Exercise objective →
Which lines below hold the word "points"? Report each one.

Information shown →
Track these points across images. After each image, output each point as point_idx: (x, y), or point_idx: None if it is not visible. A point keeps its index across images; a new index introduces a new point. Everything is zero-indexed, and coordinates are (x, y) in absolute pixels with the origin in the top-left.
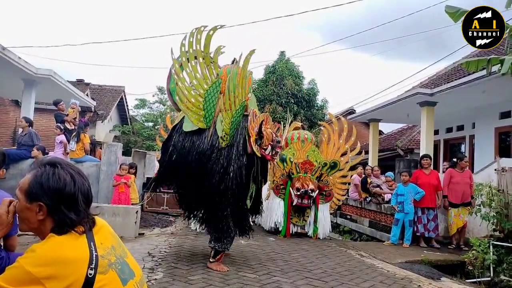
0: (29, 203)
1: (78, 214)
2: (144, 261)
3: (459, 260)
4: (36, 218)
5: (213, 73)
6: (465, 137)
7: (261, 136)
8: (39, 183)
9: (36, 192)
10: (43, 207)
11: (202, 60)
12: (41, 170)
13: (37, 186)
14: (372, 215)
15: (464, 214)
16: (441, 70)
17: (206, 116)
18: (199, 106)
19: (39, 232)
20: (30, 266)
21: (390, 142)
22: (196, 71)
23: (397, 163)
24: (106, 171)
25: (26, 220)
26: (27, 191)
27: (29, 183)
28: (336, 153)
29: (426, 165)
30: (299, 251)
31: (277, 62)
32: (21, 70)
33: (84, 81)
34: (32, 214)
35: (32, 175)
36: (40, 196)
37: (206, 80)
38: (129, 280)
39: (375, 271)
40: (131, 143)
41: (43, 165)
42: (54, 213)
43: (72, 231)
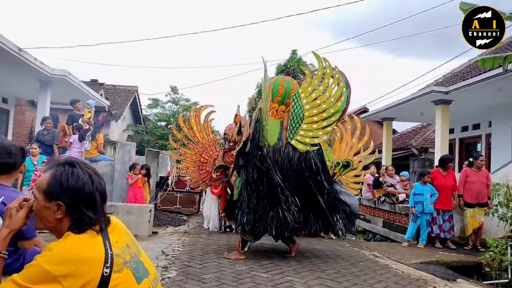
0: (48, 202)
1: (96, 213)
2: (158, 260)
3: (475, 261)
4: (54, 217)
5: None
6: (481, 136)
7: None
8: (58, 183)
9: (55, 191)
10: (62, 206)
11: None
12: (60, 169)
13: (56, 186)
14: (386, 215)
15: (480, 215)
16: (456, 68)
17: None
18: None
19: (56, 230)
20: (48, 264)
21: (404, 141)
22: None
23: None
24: (120, 170)
25: (44, 219)
26: (46, 190)
27: (47, 182)
28: (349, 152)
29: (449, 169)
30: (312, 250)
31: (289, 61)
32: (37, 71)
33: (98, 81)
34: (50, 213)
35: (51, 175)
36: (59, 196)
37: None
38: (144, 278)
39: (389, 272)
40: (144, 143)
41: (61, 164)
42: (72, 212)
43: (89, 230)
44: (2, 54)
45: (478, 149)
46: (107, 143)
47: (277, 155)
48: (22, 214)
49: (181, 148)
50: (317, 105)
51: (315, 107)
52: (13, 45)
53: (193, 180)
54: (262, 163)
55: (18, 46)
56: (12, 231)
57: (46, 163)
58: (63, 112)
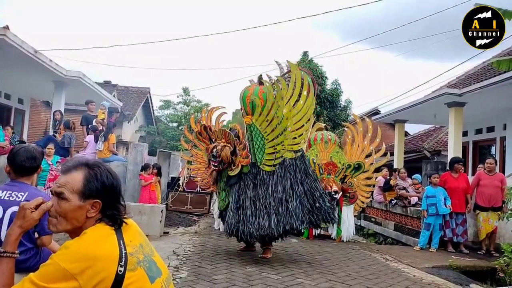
0: (83, 201)
1: (123, 207)
2: (169, 260)
3: (489, 266)
4: (86, 215)
5: None
6: (496, 139)
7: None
8: (100, 181)
9: (95, 190)
10: (98, 203)
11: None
12: (94, 169)
13: (96, 184)
14: (398, 218)
15: (493, 219)
16: (470, 70)
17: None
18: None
19: (78, 230)
20: (65, 262)
21: (416, 144)
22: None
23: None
24: (133, 171)
25: (74, 219)
26: (82, 190)
27: (83, 182)
28: (360, 154)
29: (458, 170)
30: (323, 253)
31: (299, 63)
32: (52, 72)
33: (111, 82)
34: (82, 213)
35: (84, 175)
36: (99, 193)
37: None
38: (157, 278)
39: (400, 276)
40: (156, 143)
41: (91, 165)
42: (107, 209)
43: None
44: (18, 56)
45: (492, 152)
46: (119, 143)
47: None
48: (36, 216)
49: (192, 149)
50: (295, 115)
51: (293, 116)
52: (29, 46)
53: (204, 181)
54: (255, 179)
55: (34, 48)
56: (24, 231)
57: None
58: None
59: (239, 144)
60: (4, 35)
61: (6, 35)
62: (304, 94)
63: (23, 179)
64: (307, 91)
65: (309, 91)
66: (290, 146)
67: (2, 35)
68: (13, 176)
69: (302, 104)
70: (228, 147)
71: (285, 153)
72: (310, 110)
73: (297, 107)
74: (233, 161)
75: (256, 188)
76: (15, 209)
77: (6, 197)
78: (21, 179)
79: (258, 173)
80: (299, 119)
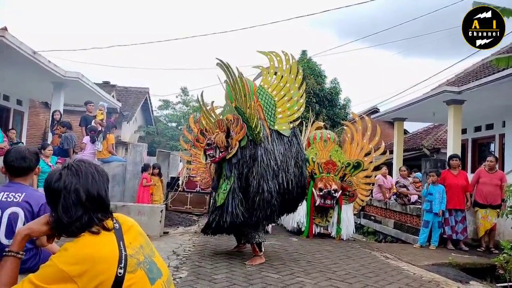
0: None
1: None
2: (169, 260)
3: (489, 263)
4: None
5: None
6: (495, 136)
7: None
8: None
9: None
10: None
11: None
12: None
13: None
14: (397, 216)
15: (492, 216)
16: (469, 67)
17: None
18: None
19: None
20: (64, 264)
21: (415, 142)
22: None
23: (423, 163)
24: (132, 171)
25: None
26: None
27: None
28: (359, 153)
29: (455, 166)
30: (322, 252)
31: (299, 62)
32: (50, 73)
33: (110, 83)
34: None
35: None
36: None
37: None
38: (157, 279)
39: (400, 273)
40: (155, 143)
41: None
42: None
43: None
44: (17, 57)
45: (491, 150)
46: (119, 144)
47: (267, 144)
48: (44, 229)
49: (191, 149)
50: (282, 97)
51: (280, 99)
52: (28, 48)
53: (204, 180)
54: (255, 157)
55: (32, 49)
56: (31, 234)
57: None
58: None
59: (232, 124)
60: (2, 36)
61: (4, 36)
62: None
63: (19, 180)
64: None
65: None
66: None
67: (1, 36)
68: (10, 177)
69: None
70: (221, 133)
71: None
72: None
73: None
74: (230, 144)
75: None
76: (12, 210)
77: (3, 198)
78: (17, 179)
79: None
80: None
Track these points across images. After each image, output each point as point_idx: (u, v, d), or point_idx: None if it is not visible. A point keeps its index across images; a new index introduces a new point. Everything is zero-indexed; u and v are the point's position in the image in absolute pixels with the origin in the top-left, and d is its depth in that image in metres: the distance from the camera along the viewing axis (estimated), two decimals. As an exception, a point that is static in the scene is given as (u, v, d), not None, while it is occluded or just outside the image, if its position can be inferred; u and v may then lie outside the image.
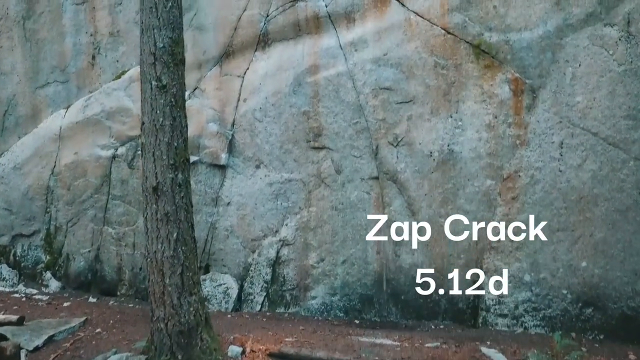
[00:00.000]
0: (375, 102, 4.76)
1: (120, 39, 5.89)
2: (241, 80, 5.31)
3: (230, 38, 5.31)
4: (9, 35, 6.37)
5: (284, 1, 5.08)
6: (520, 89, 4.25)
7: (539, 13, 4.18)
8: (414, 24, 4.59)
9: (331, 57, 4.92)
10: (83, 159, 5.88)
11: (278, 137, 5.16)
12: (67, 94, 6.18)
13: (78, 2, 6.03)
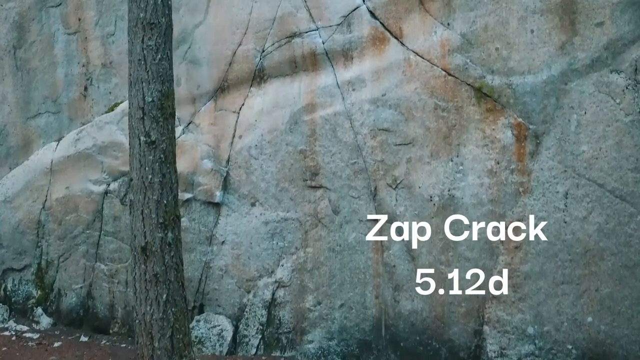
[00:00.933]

Written answer →
Track these points across images. After each image, output each point as point_idx: (x, y), or point_idx: None if it is not visible. A point keeps its index across images; a new index introduces a new point. Everything is zero-indexed, and coordinates are (x, y) in absolute pixels with the origin in the top-left.
Track these points across images. After each image, output each point as point_idx: (u, v, d), or point_idx: None if it is not visible. A point keeps its index across images; a new index introduces a new point. Everything is zero-indexed; u and v are the point's position in the image in absolute pixels with the origin in the top-left, and d is its depth in that image in metres: the distance from the camera along the viewing axis (estimated), two decimals. As an exception, a point that is static in the scene is given as (u, v, d), not None, while it is occluded or just outside the image, if its position can be inferred; u and v may then lie outside the image.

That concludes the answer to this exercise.